Simple Western lane view shows lysates of U2OS human osteosarcoma cell line and A549 human lung carcinoma cell line, loaded at 0.2 mg/mL. A specific band was detected for SIRP alpha /CD172a at approximately 113-116 kDa (as indicated) using 50 µg/mL of Sheep Anti-Human SIRP alpha /CD172a Antigen Affinity-purified Polyclonal Antibody (Catalog # AF4546) followed by 1:50 dilution of HRP-conjugated Anti-Sheep IgG Secondary Antibody (Catalog # HAF016). This experiment was conducted under reducing conditions and using the 12-230 kDa separation system.
Preparation and Storage
Reconstitute at 0.2 mg/mL in sterile PBS.
Reconstitution Buffer Available
The product is shipped at ambient temperature. Upon receipt, store it immediately at the temperature recommended below. *Small pack size (SP) is shipped with polar packs. Upon receipt, store it immediately at -20 to -70 °C
Stability & Storage
Use a manual defrost freezer and avoid repeated freeze-thaw cycles.
12 months from date of receipt, -20 to -70 °C as supplied.
1 month, 2 to 8 °C under sterile conditions after reconstitution.
6 months, -20 to -70 °C under sterile conditions after reconstitution.

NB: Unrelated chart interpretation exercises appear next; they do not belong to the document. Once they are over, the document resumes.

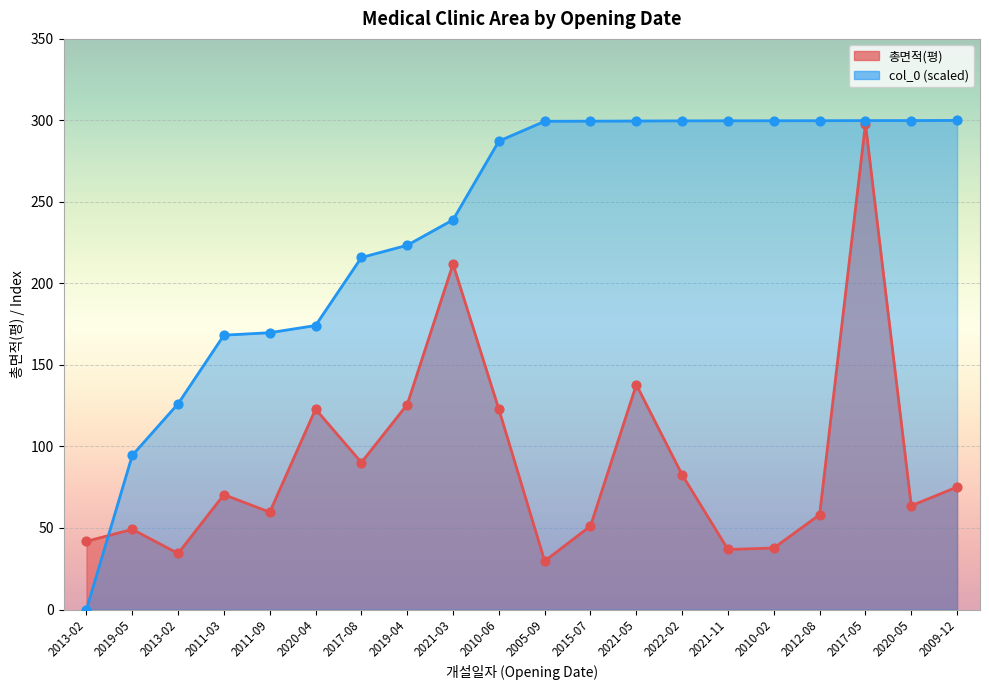

Which series reaches the maximum Y coordinate?

col_0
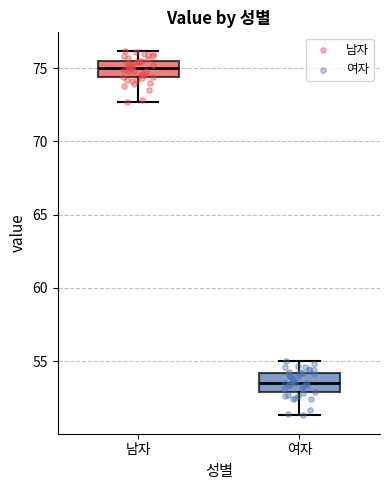

Reading left to right, read every box against the y-axis: the position of its median line, the range the box covers, and the ends of its whiskers. The values are not printed on the chart, so give them approximately, as read against the axis.

남자: median 75.0, box 74.5 to 75.5, whiskers 72.5 to 76.0
여자: median 53.5, box 53.0 to 54.0, whiskers 51.5 to 55.0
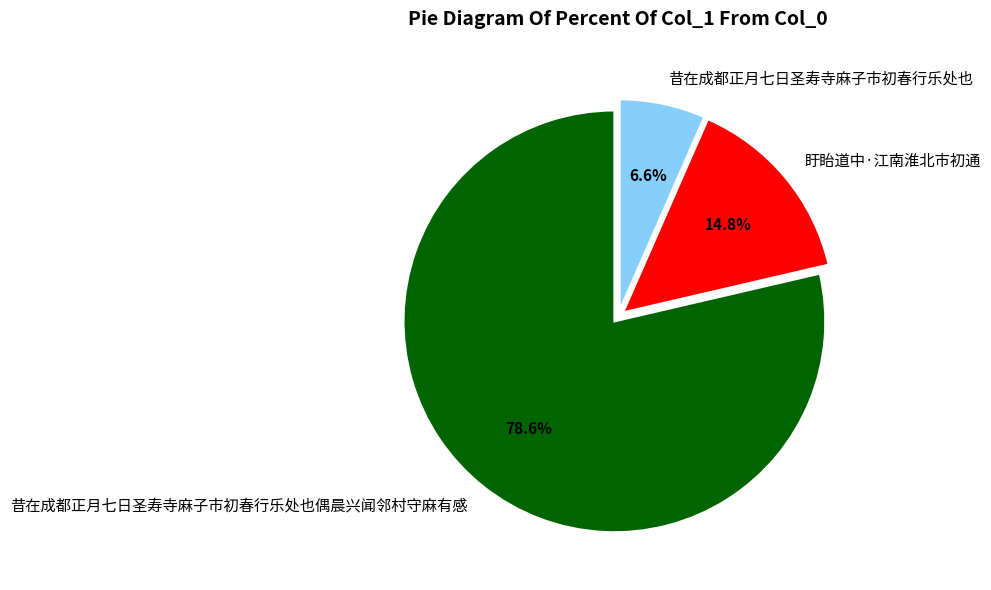

How many segments does this pie chart have?

3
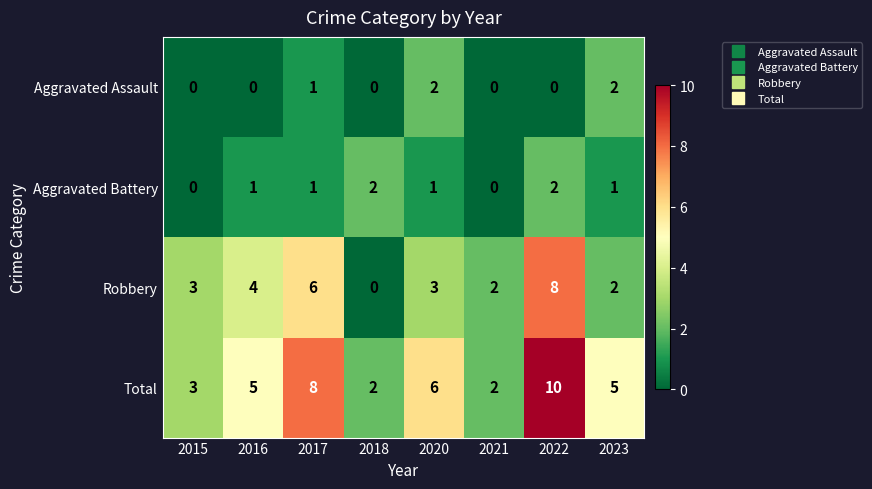

What is the sum of all Total values?

41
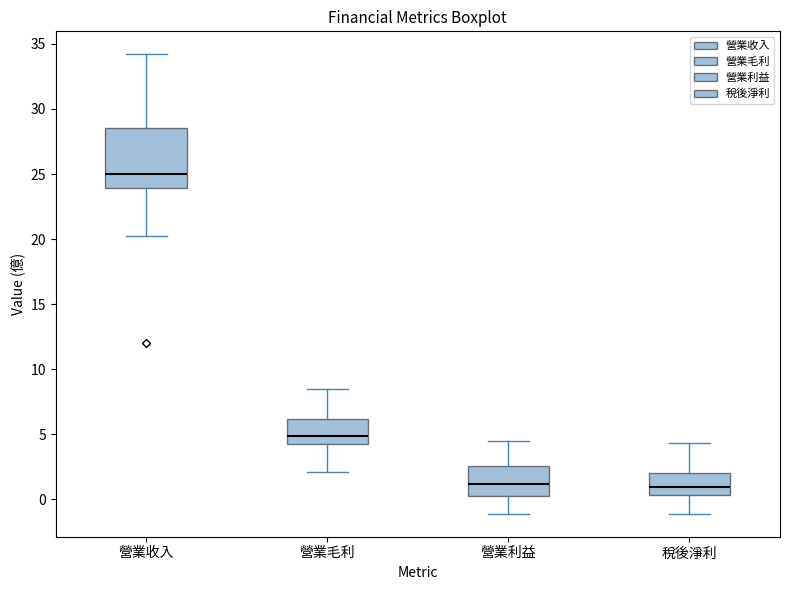

Reading left to right, read every box against the y-axis: the position of its median line, the range the box covers, and the ends of its whiskers. The values are not printed on the chart, so give them approximately, as read against the axis.

營業收入: median 25.0, box 24.0 to 28.5, whiskers 20.0 to 34.0
營業毛利: median 5.0, box 4.0 to 6.0, whiskers 2.0 to 8.5
營業利益: median 1.0, box 0.5 to 2.5, whiskers -1.0 to 4.5
稅後淨利: median 1.0, box 0.5 to 2.0, whiskers -1.0 to 4.5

Background: SIRP alpha/CD172a
Signal regulatory protein alpha (SIRP alpha, designated CD172a), also called SHPS-1 (SHP substrate 1) and previously, MyD-1 (Myeloid/Dendritic-1), is a monomeric ~90 kDa type I transmembrane glycoprotein that belongs to the SIRP/SHPS (CD172) family of the immunoglobulin superfamily (1‑4). SIRPs are paired receptors, with similar extracellular domains but differing C-termini and functions (1, 2). The 503 amino acid (aa) human SIRP alpha contains a 342 aa extracellular domain (ECD), with one V-type, and two C1 type Ig domains, and three potential N glycosylation sites. It has a 110 aa cytoplasmic sequence with ITIM motifs that recruit tyrosine phosphatases SHP-1 and SHP-2 when phosphorylated (4). Human SIRP alpha has more than 40 described polymorphisms, including the prominent BIT (Brain Ig like molecule with Tyrosine-based activation motifs, also called SIRP alpha 2 or PTPNS) (5). One reported isoform lacks aa 1‑101, which eliminates most of the V type Ig domain. Human SIRP alpha ECD shares 61%, 60%, 71%, 72% and 73% aa identity with mouse, rat, porcine, bovine and equine SIRP alpha, respectively; it shares 84% and 76% aa identity with human SIRP beta 1 and SIRP gamma, respectively (2). SIRP alpha is expressed mainly on myeloid cells, including macrophages, neutrophils, dendritic and Langerhans cells (3‑6). It is also found on neurons, smooth muscle and endothelial cells (7‑9). SIRP alpha shows adhesion to the ubiquitous CD47/IAP (integrin associated protein), while SIRP gamma binds more weakly and SIRP alpha 1 does not bind at all (1, 2). Mouse and human SIRP alpha -CD47 binding only cross-reacts for specific polymorphisms and influences engraftment of xenotransplanted stem cells (6, 10). SIRP alpha engagement generally produces a negative regulatory signal (4). Low SIRP alpha recognition of CD47, which occurs on aged erythrocytes or platelets or xenogenic cells, promotes clearance of CD47low cells from circulation (11, 13). SIRP alpha recognition of surfactants SP-A and SP-D in the lung can inhibit alveolar macrophage cytokine production (14). The CD47 integrin-SIRP alpha interaction is reported to promote macrophage fusion during osteoclastogenesis (15).